A cohort is a group of customers who share a starting point — usually the month they began. "Customers who joined in January" are a cohort; "February's", another. The idea is to follow each group over time, instead of mixing everyone into a single total.

Cohort analysis: how to measure retention over time

Why the total misleads

A monthly total can stay stable while, underneath, you lose old customers and gain new ones at the same rate. It looks healthy, but it is a bathtub draining with the tap open. Only by splitting into cohorts do you see the truth: how long each group actually stays.

How to read a cohort table

In a cohort table, each row is a group (entry month) and each column is the time since entry (month 1, 2, 3...). The cells show how many are still active. Reading horizontally, you see each group's retention curve; vertically, you compare groups against each other.

What cohorts reveal

  • Real retention: how many customers stay after 1, 3, 6 months.
  • Whether you are improving: do more recent cohorts retain better than old ones?
  • Where you lose customers: at which point in the relationship the curve drops sharply.

From diagnosis to action

If cohorts show most abandon by the second month, you know exactly where to act: the initial experience.
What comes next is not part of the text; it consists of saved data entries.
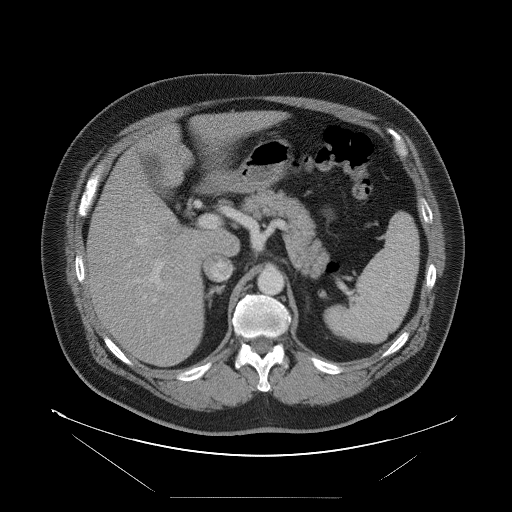
Contrast-enhanced abdominal CT, one axial slice; slice 57 of 114 in the series (ordered by position); soft-tissue window (W 400 / L 40 HU); 5 mm slice thickness; 512 × 512 image matrix, field of view 500 × 500 mm. Case-level facts recorded for this patient, not image findings: patient: female, age 65 years at operation; diagnosis: colorectal cancer liver metastases, imaged before liver resection; multiple liver metastases: no.
Structures marked on this image (outlined manually by an expert reader):
- hepatic veins: box from (x=136, y=231) to (x=147, y=245) px
- liver: (x=88, y=112)–(x=276, y=366)
- planned liver remnant (the part of the liver to remain after resection): (x=145, y=112)–(x=278, y=182)
- portal vein (with intrahepatic branches): (x=140, y=215)–(x=211, y=302)
- liver metastasis: (x=163, y=226)–(x=178, y=238)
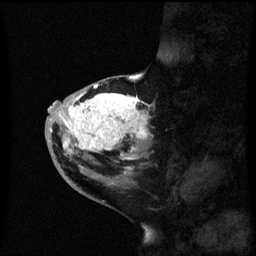
Breast MRI (dynamic contrast-enhanced), one sagittal slice. Position 25 of 60 along the scan axis. Dynamic contrast-enhanced series, image 2 of 3 at this slice position (ordered by acquisition). 1.5 T. TE 4.2 ms, TR 8.4 ms. 2.3 mm slice thickness. 256 × 256 image matrix. Patient: female, 46 years. Case-level facts recorded for this patient, not image findings: setting: breast cancer imaged before/during neoadjuvant chemotherapy; receptor status: HER2-positive.
Outlined on this slice (semi-automatic segmentation, software-assisted and operator-edited):
- analysis volume of interest (the breast-tissue region the enhancement analysis was run in; not a lesion): bounding box <46,86,155,171> (left, top, right, bottom; pixels)
- tumour enhancement mask (voxels above the 70 % enhancement threshold inside the analysis volume of interest): <54,86,151,171>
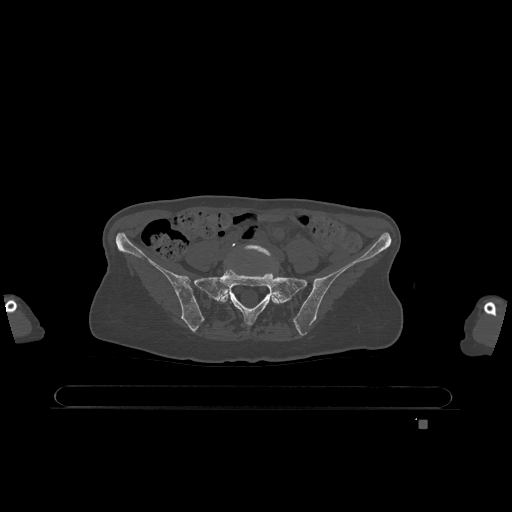
CT including the spine, one axial slice. Slice 205 of 1317 in the series (ordered by position). Bone window (W 1800 / L 400 HU). 512 × 512 image matrix. Female patient, age 74 years. Case-level facts recorded for this patient, not image findings: primary cancer: lung.
Annotated regions visible in this slice (semi-automatically segmented with operator editing):
- L5 vertebra: bounding box (x1, y1, x2, y2) in pixels: (219, 244, 279, 304)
If new cohorts retain better, something you changed is working. Cohort analysis turns "we think we retain well" into evidence about where and when to act.

In practice

Group your customers by the month they started and follow each group's retention over time. You will see what a total hides. It is one of the most revealing — and most ignored — analyses in any relationship-based business. Is your retention improving cohort by cohort, or do you just look stable on the outside?